I am somehow confused about this exercise.
First of all, a definition: A system of subsets $\mathcal{R}\subset\mathcal{P}(\Omega)$, where $\Omega$ is a nonempty set $\Omega$, is called $\alpha$-system, if it does satisfy the following conditions:
- $\Omega\in\mathcal{R}$
- $A\in\mathcal{R}\Rightarrow A^c\in\mathcal{R}$
- For each sequence of subsets $A_1\subset A_2,...$ of elements from $\mathcal{R}$ it is true that $\bigcup_{n=1}^\infty A_n\in\mathcal{R}$
My goal is to prove, that for each subset $\mathcal{E}\subset\mathcal{P}(\Omega)$ it is true that there exists $\alpha(\mathcal{E})$, which the smallest $\alpha$-system which contains $\mathcal{E}$.
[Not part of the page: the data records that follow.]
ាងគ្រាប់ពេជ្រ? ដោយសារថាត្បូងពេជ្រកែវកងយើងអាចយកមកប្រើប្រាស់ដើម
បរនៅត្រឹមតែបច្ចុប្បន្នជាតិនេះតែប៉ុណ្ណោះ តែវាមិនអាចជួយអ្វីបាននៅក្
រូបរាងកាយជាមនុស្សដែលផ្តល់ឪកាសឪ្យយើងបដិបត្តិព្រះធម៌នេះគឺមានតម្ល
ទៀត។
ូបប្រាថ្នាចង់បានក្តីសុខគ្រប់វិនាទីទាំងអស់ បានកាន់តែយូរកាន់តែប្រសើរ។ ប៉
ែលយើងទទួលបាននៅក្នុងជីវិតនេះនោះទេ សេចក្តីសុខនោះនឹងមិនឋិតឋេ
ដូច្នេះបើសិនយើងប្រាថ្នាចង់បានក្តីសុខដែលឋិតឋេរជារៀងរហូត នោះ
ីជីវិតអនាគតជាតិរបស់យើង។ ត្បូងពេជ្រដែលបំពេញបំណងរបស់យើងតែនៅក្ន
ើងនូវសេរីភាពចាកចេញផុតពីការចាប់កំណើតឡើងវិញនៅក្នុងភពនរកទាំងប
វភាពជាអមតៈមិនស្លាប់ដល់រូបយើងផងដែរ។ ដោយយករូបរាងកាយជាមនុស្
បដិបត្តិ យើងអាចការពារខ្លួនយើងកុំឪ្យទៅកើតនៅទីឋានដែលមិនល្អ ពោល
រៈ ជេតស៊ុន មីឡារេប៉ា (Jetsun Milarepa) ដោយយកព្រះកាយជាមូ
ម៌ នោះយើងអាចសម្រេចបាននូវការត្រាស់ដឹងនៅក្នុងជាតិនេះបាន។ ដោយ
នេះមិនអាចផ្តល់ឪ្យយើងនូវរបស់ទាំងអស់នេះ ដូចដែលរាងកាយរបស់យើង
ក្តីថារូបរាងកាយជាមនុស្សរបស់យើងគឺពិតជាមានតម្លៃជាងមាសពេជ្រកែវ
My thoughts: If I take a subset $\mathcal{E}\subset\mathcal{P}(\Omega)$, then I just have to
- add $\Omega$ and the empty set $\emptyset$ (if they are not already in $\mathcal{E}$)
- add each complement
- and make sure, that each union of a sequence of subsets $A_1\subset A_2,...$ of elements from $\alpha(\mathcal{E})$ is in $\alpha(\mathcal{E})$.
Concerning point three I have no ideas how to approach it. Any inspiration?